- Schilling Ranch Historic District
- U.S. National Register of Historic Places
- Location: 6396 N. Schilling Ranch Road, Cochise County, Arizona
- Coordinates: 32°19′55″N 110°07′19″W﻿ / ﻿32.33194°N 110.12194°W
- Area: 2 acres (0.81 ha)
- MPS: Cattle Ranching in Arizona in the Modern Era, 1945-1970
- NRHP reference No.: 09000608
- Added to NRHP: August 7, 2009

= Schilling Ranch Historic District =

The Schilling Ranch Historic District is a tiny portion of a historic ranch in Cochise County, Arizona which was listed on the National Register of Historic Places in 2009. It consists of several structures built in the early to mid-1900s. It is representative of the infrastructure required by cattle ranching operations in the Southwestern United States. It was used as a central location for cattle roundups from the surrounding cattle ranches, before shipment to the Willcox cattle auctions.

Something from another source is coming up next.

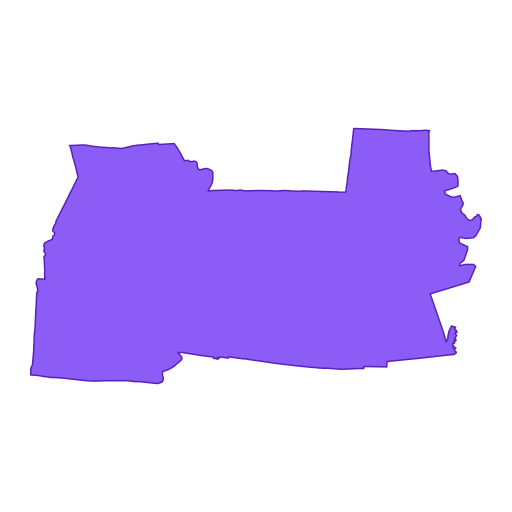 the district of Harsesti, Arges, Romania
{"feature_id": "2599482B5043651668423", "entity_name": "Harsesti", "entity_type": "district", "adm_level": 2, "iso_a3": "ROU", "parent_name": "Romania", "parent_adm1": "Arges", "projection": "albers", "projection_center": [24.789, 44.52], "detail": "fine", "context": "isolated", "style": "filled", "palette": "violet", "viewbox_px": 512, "rotation_deg": 0, "n_neighbors": 0, "source": "geoboundaries", "source_scale": "gbopen_adm2", "svg_char_len": 5857}
<svg xmlns="http://www.w3.org/2000/svg" viewBox="0 0 512 512"><path d="M420.2,358.2L443.7,355.5L454.5,354.4L454.6,353.8L456.2,352.8L456.1,352.0L454.0,349.6L454.4,349.1L455.3,348.7L455.7,348.1L455.6,347.7L454.9,347.9L453.6,348.1L452.9,347.1L453.3,346.8L453.7,346.9L453.9,346.8L453.7,345.9L453.1,345.5L452.4,344.6L452.7,343.5L453.2,343.6L454.5,343.1L454.5,342.2L454.1,340.5L454.5,340.4L455.6,341.0L456.0,339.7L454.5,338.7L455.8,337.1L455.8,336.5L456.6,335.6L456.0,334.4L455.0,333.4L455.6,332.5L457.7,332.3L457.1,332.2L456.1,331.7L456.4,330.9L455.8,329.9L454.8,329.4L454.3,328.1L454.7,327.9L455.1,328.0L455.5,327.5L455.4,327.2L451.5,326.0L449.0,331.3L448.2,334.6L448.0,337.0L447.5,339.4L446.2,341.5L442.9,330.7L430.2,293.9L469.0,282.0L475.7,266.4L473.4,264.4L465.8,264.4L459.7,265.7L459.9,263.3L463.9,260.3L467.6,249.7L467.6,246.7L459.7,243.1L458.7,239.3L460.2,237.3L466.0,238.5L473.5,237.7L475.7,236.0L480.3,227.8L480.9,221.5L481.3,219.1L480.7,218.3L480.4,217.4L480.0,216.7L479.4,215.6L479.0,215.0L478.5,214.7L477.8,214.5L477.3,214.8L476.5,216.1L475.9,216.5L474.4,217.2L474.0,217.7L472.9,219.2L471.6,220.1L470.8,220.4L469.8,220.4L468.7,220.0L467.1,218.8L466.0,217.3L465.0,215.3L463.6,214.3L462.5,213.5L461.9,212.8L461.5,212.1L461.1,211.3L460.8,210.4L460.7,209.4L461.0,208.2L461.3,207.4L462.4,206.0L463.0,204.8L463.1,203.3L463.1,202.8L462.8,202.2L461.9,200.6L461.6,199.9L461.3,198.9L461.2,198.2L460.6,197.1L460.2,195.7L453.6,197.4L450.5,196.6L445.6,194.2L444.5,191.5L444.5,191.0L447.3,190.0L453.6,188.1L457.6,186.3L458.0,185.1L458.0,182.0L457.7,177.4L457.1,176.0L455.7,174.4L454.9,173.6L451.4,174.0L450.1,174.2L449.3,173.9L448.2,173.3L447.5,172.6L447.2,172.3L446.7,171.7L446.6,171.3L445.7,170.6L444.0,170.3L443.2,170.2L441.4,170.2L439.9,170.4L437.3,170.8L431.6,171.4L430.9,168.5L430.5,166.0L428.9,150.7L428.9,134.4L428.6,133.2L429.5,130.8L429.3,130.6L428.1,130.6L426.9,130.3L425.9,130.3L419.4,130.7L410.4,130.7L409.9,131.3L392.8,130.4L382.7,129.6L354.9,128.5L353.6,128.8L353.6,129.8L352.4,140.8L351.7,146.0L351.7,146.8L351.2,150.2L351.0,154.6L350.2,158.2L349.7,160.9L348.7,170.7L347.5,178.2L347.3,181.4L346.5,186.5L346.0,190.9L345.9,191.4L345.5,191.9L345.2,192.2L338.9,192.2L338.3,192.0L336.1,191.9L301.8,190.9L300.9,191.3L296.2,191.2L290.1,190.9L288.2,190.6L282.7,190.5L281.9,190.7L279.2,190.8L274.9,191.1L271.9,190.7L258.3,190.5L245.4,190.9L239.9,190.0L238.0,190.5L234.4,190.5L233.4,190.2L231.5,190.1L227.4,190.1L210.9,190.6L209.5,191.1L208.2,191.1L208.2,190.9L208.7,189.6L211.1,185.3L212.0,183.2L212.8,180.1L212.9,175.5L212.8,172.5L212.5,171.7L211.9,170.8L209.2,169.3L207.7,168.7L206.4,168.5L204.9,168.6L203.5,168.9L199.8,169.9L199.2,169.6L198.0,168.4L197.4,166.9L197.3,164.7L197.0,163.1L196.5,162.3L195.8,161.5L194.6,161.2L193.4,161.2L192.3,161.5L190.8,161.6L189.6,161.4L188.7,160.7L188.5,160.4L184.4,160.7L180.2,152.9L177.1,147.6L174.1,143.6L158.6,144.5L158.0,143.2L148.4,144.1L141.8,144.8L137.4,145.2L133.2,145.8L123.2,148.2L121.1,148.5L114.1,147.8L110.3,147.9L106.8,147.5L99.5,147.1L92.2,146.2L85.9,145.1L81.6,145.0L76.9,145.3L69.8,145.5L70.0,145.8L70.4,147.4L70.8,148.3L71.3,150.4L71.5,151.3L71.7,151.9L71.9,152.5L72.2,154.4L72.4,154.9L72.6,156.2L73.0,157.6L73.1,158.4L73.3,158.8L73.6,159.3L73.7,159.5L73.9,160.4L74.2,161.5L74.4,162.4L75.8,167.6L76.7,171.3L76.7,171.5L78.0,176.6L77.9,177.5L74.7,183.9L73.7,186.0L71.7,190.0L70.7,191.9L69.0,195.3L67.8,197.8L64.6,204.3L62.3,208.7L57.1,219.1L56.1,220.8L56.0,221.7L55.8,222.8L55.6,223.4L54.2,225.6L53.8,226.8L53.5,227.4L53.1,228.5L52.9,229.2L52.8,230.0L52.7,230.5L52.8,230.9L53.1,231.4L53.4,231.7L54.1,232.2L54.6,232.7L54.7,233.0L54.8,233.3L54.7,233.7L54.6,234.0L54.2,235.1L53.1,235.8L52.2,239.2L51.1,240.0L48.5,240.8L46.3,242.1L45.1,242.7L44.7,243.1L44.5,243.3L44.1,244.4L43.9,244.7L43.7,245.1L43.6,245.4L43.6,245.5L43.7,246.0L44.3,246.9L44.4,247.6L44.3,248.8L44.1,249.9L43.9,250.7L43.9,251.3L44.0,251.6L44.4,252.0L44.6,252.4L44.8,252.8L45.1,253.3L45.5,254.1L45.6,254.5L45.6,254.9L45.5,255.2L45.5,255.4L45.3,255.6L44.4,256.0L44.2,256.2L44.0,256.5L44.0,257.0L44.1,257.7L44.2,260.1L44.3,261.6L44.5,264.6L44.4,264.9L44.5,265.9L44.8,271.6L44.7,272.6L44.5,273.0L44.5,273.6L44.7,274.6L44.7,275.2L44.6,276.1L44.8,278.3L44.8,278.8L44.8,279.3L44.6,279.3L43.1,279.2L41.4,279.0L39.8,278.9L39.1,278.8L38.0,278.9L37.7,279.1L37.4,279.3L37.2,279.7L36.7,280.9L36.5,281.2L36.3,281.6L36.2,282.9L36.2,284.2L36.3,284.7L36.9,285.3L37.0,286.5L37.4,288.2L37.7,290.7L37.9,291.4L37.9,291.6L37.7,291.8L36.9,292.1L36.5,297.8L36.2,304.7L35.7,312.7L35.6,315.4L35.5,318.4L35.1,326.4L34.9,329.6L34.6,331.6L34.2,336.3L34.1,341.7L33.8,346.2L33.8,348.5L33.6,351.5L33.5,352.9L33.4,354.1L33.3,355.7L32.9,359.7L32.6,362.6L32.5,364.2L32.4,364.8L32.4,365.5L31.6,366.5L31.2,367.1L31.1,367.4L31.0,367.7L31.0,368.0L30.9,368.5L30.8,369.5L30.8,371.4L30.8,372.0L30.8,372.8L30.7,374.1L30.7,374.9L32.2,375.1L35.7,375.2L41.3,376.0L42.5,376.3L43.4,376.4L44.6,376.6L49.3,377.2L51.0,377.5L53.5,377.5L53.8,377.5L61.9,378.0L85.4,380.6L94.1,381.1L107.1,380.7L128.0,380.7L134.6,381.6L136.1,381.7L138.1,381.6L139.1,381.6L157.2,383.5L158.5,383.4L161.8,382.2L162.9,380.7L163.4,378.2L162.6,375.7L162.3,373.7L162.7,371.7L168.3,369.5L170.8,368.3L174.9,365.7L175.4,364.9L180.5,360.8L181.4,359.7L181.9,358.7L181.8,357.7L181.5,356.7L179.8,354.7L178.3,353.3L178.1,352.5L182.7,352.5L185.2,353.0L203.3,355.8L213.8,357.1L213.6,358.4L217.2,358.7L217.2,359.2L217.7,359.3L217.9,359.1L218.0,358.7L217.4,358.5L217.3,357.7L219.3,358.0L219.4,356.9L221.2,357.1L228.2,358.1L228.4,356.8L234.2,357.6L238.5,358.2L243.9,358.9L246.2,358.9L248.8,359.5L250.8,359.8L258.3,360.8L277.4,363.6L280.4,363.9L284.5,364.5L287.1,364.7L293.4,365.5L312.1,367.4L316.1,367.6L318.6,368.0L319.9,368.0L323.5,368.3L327.3,368.2L341.3,369.3L359.4,368.5L363.6,368.5L363.8,368.4L363.9,366.5L386.7,366.9L387.0,361.6L390.1,361.2L409.9,359.2L420.2,358.2Z" fill="#8b5cf6" stroke="#5b21b6" stroke-width="1.5"/></svg>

The 2 acre district consists of five structures: a farmhouse, a bunkhouse, a corral, a tack room, and a hay barn. All were constructed between 1927 through 1959.

Historically, what is now the historic district was part of the larger Winchester Ranch, which was used for cattle ranching throughout the twentieth century. The Winchester Ranch, in turn, had been part of the vast land holdings of Henry Clay Hooker, called the Sierra Bonita Ranch, during the 1800s However, the historic district is the part of the ranch which symbolizes cattle ranching in Arizona during the first half of the century.

In 1906, a year before his death, Hooker sold the Muleshoe Ranch, of which the Winchester Ranch was part of, to Deming Isaacson. At about this time, Ernest Schilling was homesteading that portion of the Muleshoe known as the Winchester, and the ranch became known as the Schilling Ranch. Schilling expanded his holdings through the 1920s, and became locally known for his purebred cattle. In 1933, one of his Hereford bulls became the top prizewinner of the Century of Progress Exposition in Chicago. The ranch house used by Schilling was not the same as the current ranch house in the Historic District. Schilling's ranch house burned down in the mid-1970s.

In 1940, the manager of the Muleshoe Ranch, Elvie Lane, purchased Schilling's ranch. Eight years later, Lane sold the ranch to Ernest Browning, who would later also purchase the Muleshoe Ranch. Browning was well known among the quarter-horse set, helping to organize the American Quarter Horse Association in 1940. In 1982 he was awarded the National Livestock Association's "Golden Spur Award" for his contributions to the nation's livestock and ranching industries. Also in 1942, he was inducted into the American Quarter Horse Hall of Fame. He was also co-founder of the National Cowboy Hall of Fame.

The ranch house in the Historic District was known as the "Rock House". Browning's son, Alvin, and his wife, Lavinia, moved into the house in 1949, to run the ranch for his father. Shortly afterwards, Alvin and his ranch hands built the bunk house, hay barn and tack room. The Rock House was occupied until the mid-1970s, and in 1980 Alvin sold it to his two sons, Eddie and Jack. Eddie and Jack worked the ranch until 1988, when they sold it to Tommie Todd, who sold it in 2003 to Louise and Dale Henderson.

The 2009 NRHP listing of the property was consistent with requirements detailed in a 1970 study.